Burger King will play an important part with Impossible’s sausage plans as well. Impossible Sausage will debut Jan. 13 at 139 Burger King restaurants in five test regions: Savannah, Ga.; Lansing, Mich.; Springfield, Ill.; Albuquerque, N.M.; and Montgomery, Ala. It is an ingredient in the Impossible Croissan’wich, which also features a toasted croissant, egg and cheese.
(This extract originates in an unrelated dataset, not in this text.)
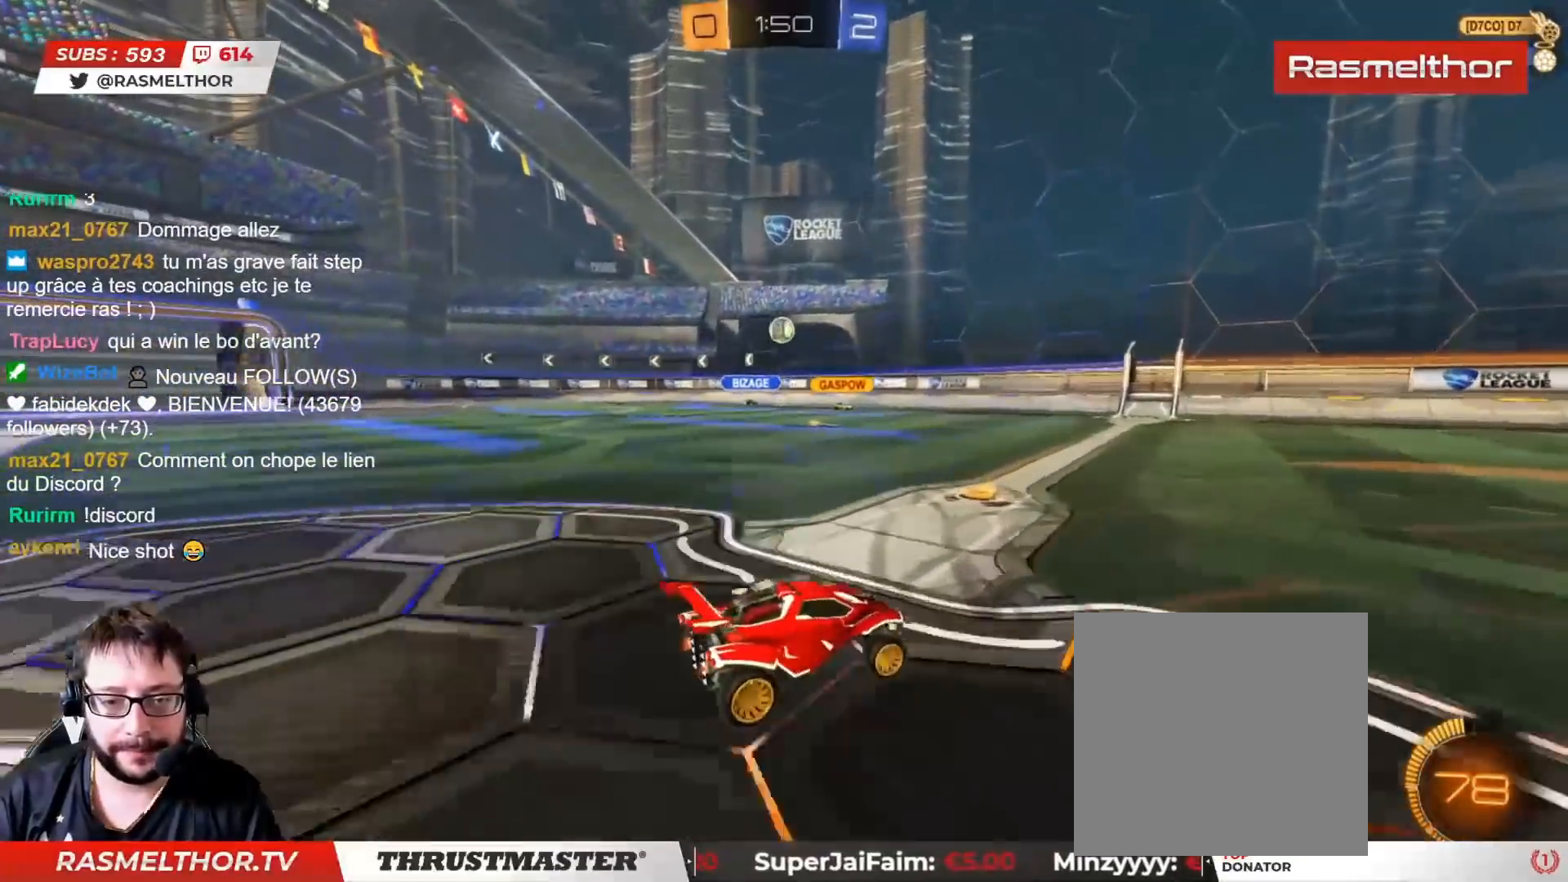
{"buttons": ["R2"], "left_stick": "right", "right_stick": "center", "events": []}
Also: What nutrition experts are saying about imitation meats in your diet
MarketWatch received a sneak peek of the new products on a sunny mid-December day at Impossible Foods’ headquarters. Before heading into a high-tech lab/kitchen of food scientists and organic chemists, we donned a lab coat, goggles, beard net and bouffant cap to taste-test Impossible Pork. A refrigerated slice was grilled several minutes and presented on a sandwich. It smelled and tasted like the real thing.
“What makes meat taste like meat is its molecular structure,” Laura Kliman, senior flavor scientist, told MarketWatch. It took more than 50 prototypes to get Impossible Pork right, she said. (Version 2.0 of the Impossible Burger took 800 prototypes.) “We’ve become much smarter with each project.”
Later, MarketWatch was taken on a tour of its labs, where scientists have been able to reverse-engineer animal-based food.
The highly-intricate process of sensory analysis, protein development, flavor science, big data and texture analysis to approximate the look, feel, taste, cook and smell of animal-based food almost has the feel of something out of “Jurassic Park.”
“It is a physiology experiment in a sense to duplicate the human experience in eating, down to how the body processes the eating experience,” research fellow Chris Davis told MarketWatch, designed to replicate and meet consumer delight. “We could create whole new categories of beef, maybe even the mythical brontosaurus burger.”